Autre succès enregistré : dans le nord du Mali, où les forces spéciales françaises, aiguillées par un drone américain, ont tué le chef d'al-Qaida au Maghreb islamique (Aqmi), l'Algérien Abdelmalek Droukdal.
«On a inversé le principe d'incertitude. C'est nous qui sommes imprévisibles pour les groupes terroristes», se félicitait juste après l'opération un haut gradé français.
D'autres relativisent ces succès : à l'ONU début juin, les Etats-unis s'inquiétaient d'une «incapacité des signataires (de l'accord de paix de 2015 au Mali, NDLR) à faire des progrès significatifs» qui «perpétue l'aggravation de la situation sécuritaire au Sahel».
«Le nombre d'attaques dans la région de l'Ouest sahélien a augmenté de 250% depuis 2018. Les pays partenaires restent déterminés contre le terrorisme, mais n'ont pas les moyens de contenir ni réduire la menace de façon soutenue», estime le département d'État américain dans un rapport récemment publié.
Dans le centre du Mali, les affrontements locaux sont «largement passés inaperçus ces derniers mois», note Ibrahim Maïga, chercheur à l'Institut d'études de sécurité (ISS) à Bamako.
Les groupes jihadistes étendent leur emprise au Burkina, qui s'enfonce dangereusement.
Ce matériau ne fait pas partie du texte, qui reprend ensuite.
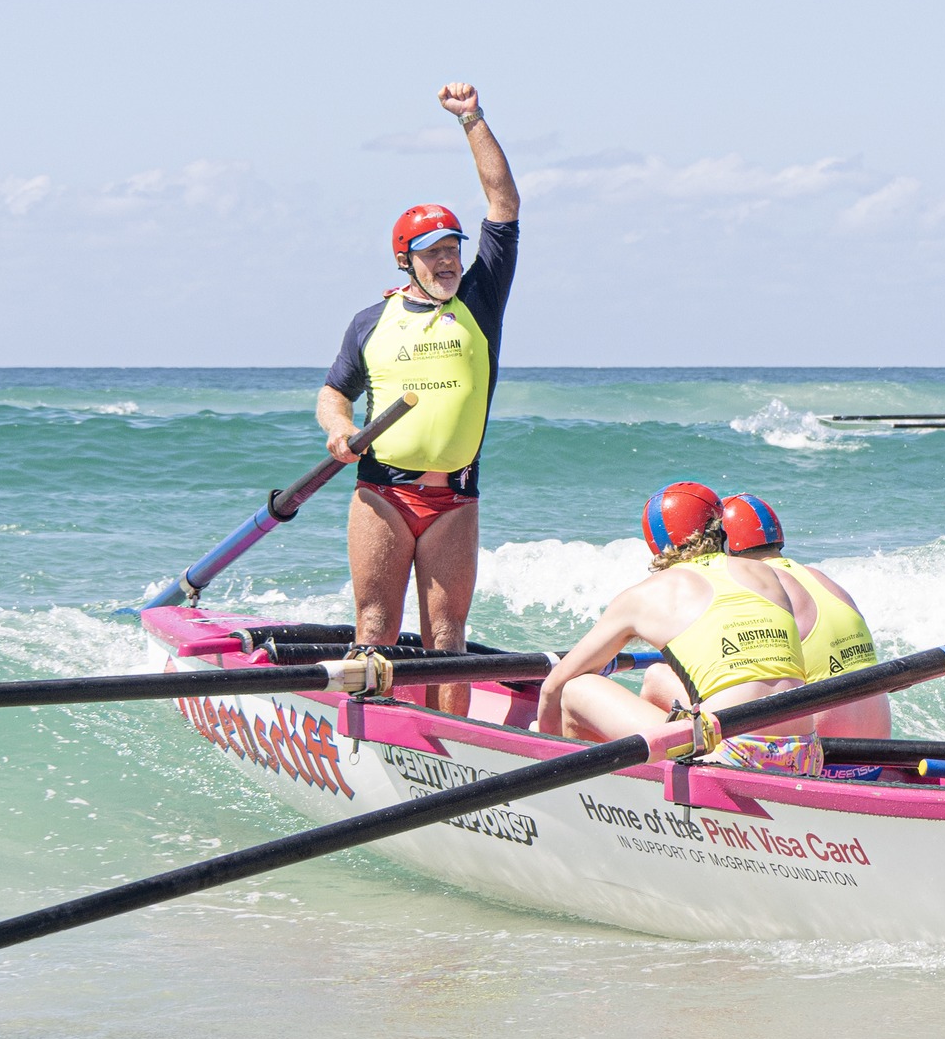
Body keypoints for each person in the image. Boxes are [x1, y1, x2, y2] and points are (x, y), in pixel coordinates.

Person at [318, 82, 520, 715]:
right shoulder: (369, 323)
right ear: (406, 262)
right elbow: (333, 392)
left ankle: (447, 746)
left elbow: (504, 202)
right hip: (382, 492)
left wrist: (473, 120)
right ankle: (369, 732)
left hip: (454, 497)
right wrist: (338, 429)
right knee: (375, 626)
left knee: (446, 639)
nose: (449, 262)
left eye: (454, 250)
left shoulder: (480, 302)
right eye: (433, 254)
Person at [536, 483, 823, 775]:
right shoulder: (768, 575)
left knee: (575, 689)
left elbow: (552, 688)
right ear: (721, 530)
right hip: (805, 754)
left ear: (656, 544)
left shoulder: (645, 595)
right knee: (657, 678)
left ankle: (571, 782)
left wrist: (541, 743)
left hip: (731, 754)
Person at [701, 492, 892, 738]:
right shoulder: (820, 577)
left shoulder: (759, 586)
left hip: (825, 750)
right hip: (878, 744)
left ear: (725, 545)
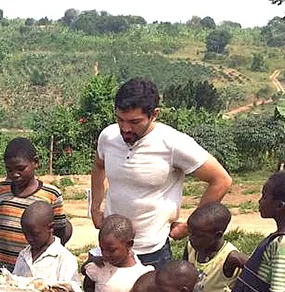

Au Burkina, au Mali, au Niger, les accusations d'exactions contre les civils se sont aussi multipliées depuis le sommet de Pau contre les armées nationales.
La communauté internationale suit aussi avec préoccupation les évolutions politiques, alors que 2020 est une échéance électorale dans les trois pays: législatives en mars/avril au Mali, et surtout présidentielle au Burkina et au Niger à la fin de l'année.
Au Burkina, des zones entières menacent d'être privées du scrutin présidentiel, qui risque donc d'être contesté. Quant au Mali, son président est confronté à une importante contestation intérieure dont l'issue pour l'instant imprévisible inquiète ses voisins ouest-africains et ses alliés.